Fans who attend games often (but not always) exhibit three characteristics: ignorance of the rules, emotional partisanship, and antagonizing the Referees.

Only be concerned about fans if they interfere with the game.  Any negative interference in the course of a game should be remedied immediately. The expected cheers, boos, and catcalls should be ignored as part of the game. It helps not to have “Rabbit Ears.” Taking personally any critical remarks from the spectators is an exercise in futility. As long as the conduct and the remarks of the fans do not negatively interfere with the conduct of the game, they should be ignored.


When you decide to do so, treat all participants in a courteous manner. Show, and require, the same respect when talking to any participant. If a question is asked in a courteous manner, you can answer briefly and civilly if you think the question appropriate. Sometimes it is necessary. At times a brief reply to a question can help avoid a later unpleasant exchange with a participant.

Of course, you should avoid loud and/or long discussions. First, avoid inappropriate discussions. Next, when talking to a participant about any issue, remember that if you speak in a loud voice it may be construed that you are becoming unsure of yourself and losing control of your own behavior, and perhaps losing control of the game.
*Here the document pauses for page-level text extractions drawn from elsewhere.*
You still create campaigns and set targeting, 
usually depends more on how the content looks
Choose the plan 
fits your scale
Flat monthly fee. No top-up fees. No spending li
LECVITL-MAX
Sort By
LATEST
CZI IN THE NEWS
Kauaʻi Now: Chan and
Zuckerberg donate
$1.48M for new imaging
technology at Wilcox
In any case don’t bother to discuss your judgment calls.  Different people may well judge the same occurrence in a game differently.  Discussing your judgment calls more often than not leads to negative exchanges. Remember, it is ONLY your judgment as the game Referee that counts.  Act accordingly.


This is especially important when talking to players and coaches about behavior matters. Don’t threaten or intimidate participants. Your duties do not include such acts.  Instead, offer any comments you give as helpful and sincere counsel or advice. If a participant must be dealt with because of a serious situation, do so.  Do not avoid doing so. Most participants know the consequences of their misconduct. You need not necessarily explain the potential to them unless you believe them so uninformed as to require it.
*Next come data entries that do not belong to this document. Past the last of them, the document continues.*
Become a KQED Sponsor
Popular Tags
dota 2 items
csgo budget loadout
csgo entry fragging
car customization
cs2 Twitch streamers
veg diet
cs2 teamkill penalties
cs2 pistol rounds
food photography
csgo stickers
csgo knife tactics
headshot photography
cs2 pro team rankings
When communicating with participants definitely do not keep saying that you will take a particular disciplinary action and then not do so. That kind of inaction will certainly cause you to lose credibility as an effective Referee very quickly. All participants recognize a refereeing weakness very quickly, and transmit that weakness to other teammates quickly. At that point, some of them may well attempt even more serious misconduct in order to test your limits.
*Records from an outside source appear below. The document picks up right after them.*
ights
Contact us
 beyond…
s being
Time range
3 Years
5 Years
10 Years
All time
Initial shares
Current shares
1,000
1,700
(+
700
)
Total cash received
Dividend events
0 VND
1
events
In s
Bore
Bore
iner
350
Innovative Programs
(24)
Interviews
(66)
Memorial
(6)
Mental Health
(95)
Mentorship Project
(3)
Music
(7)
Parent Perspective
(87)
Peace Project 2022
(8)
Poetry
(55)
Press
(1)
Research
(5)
One of you tasks is to help establish a calm environment for the game. You can do this by keeping your own emotions and behavior under control. You set the standard of allowed conduct in the game. Part of setting that standard is through the example of your own behavior. If you remain calm throughout, then that behavior will help positively influence the behavior of participants. It helps to avoid situations that may display your emotions. For example, try to avoid direct confrontations. Not all Referees learn to handle confrontations successfully. Handling confrontations with game participants is a skill that can be learned. Get advice from your Local Chapter Referee Instructors, Assessors, Mentors, or from other respected Referees.

It is fine for you to feel excited about the game. Part of your enjoyment in refereeing should be to feel exhilarated when a well executed play, skill, or team tactic occurs. Obviously, avoid showing your enthusiasm in a way that can be misconstrued as favoring a particular school. You should always appear, and be, impartial.


I have covered a number of attributes that I believe are essential for your success as an Interscholastic Soccer Referee: (1) be competitive, (2) prepare for every game, (3) make the calls, (4) keep the game under control, (5) have your head on right, (6) don’t be a tough individual, (7) get into the flow of the game and the play, (8) don’t bark at participants, (9) show confidence, (1) forget the fans, (11) it is OK to answer questions, (12) choose your words carefully, and (13) stay calm, cool, and collected.

If, in your Interscholastic Soccer Referee activities, you can master these personal behaviors, you should more easily achieve the level of successful refereeing on which you have set your personal sights.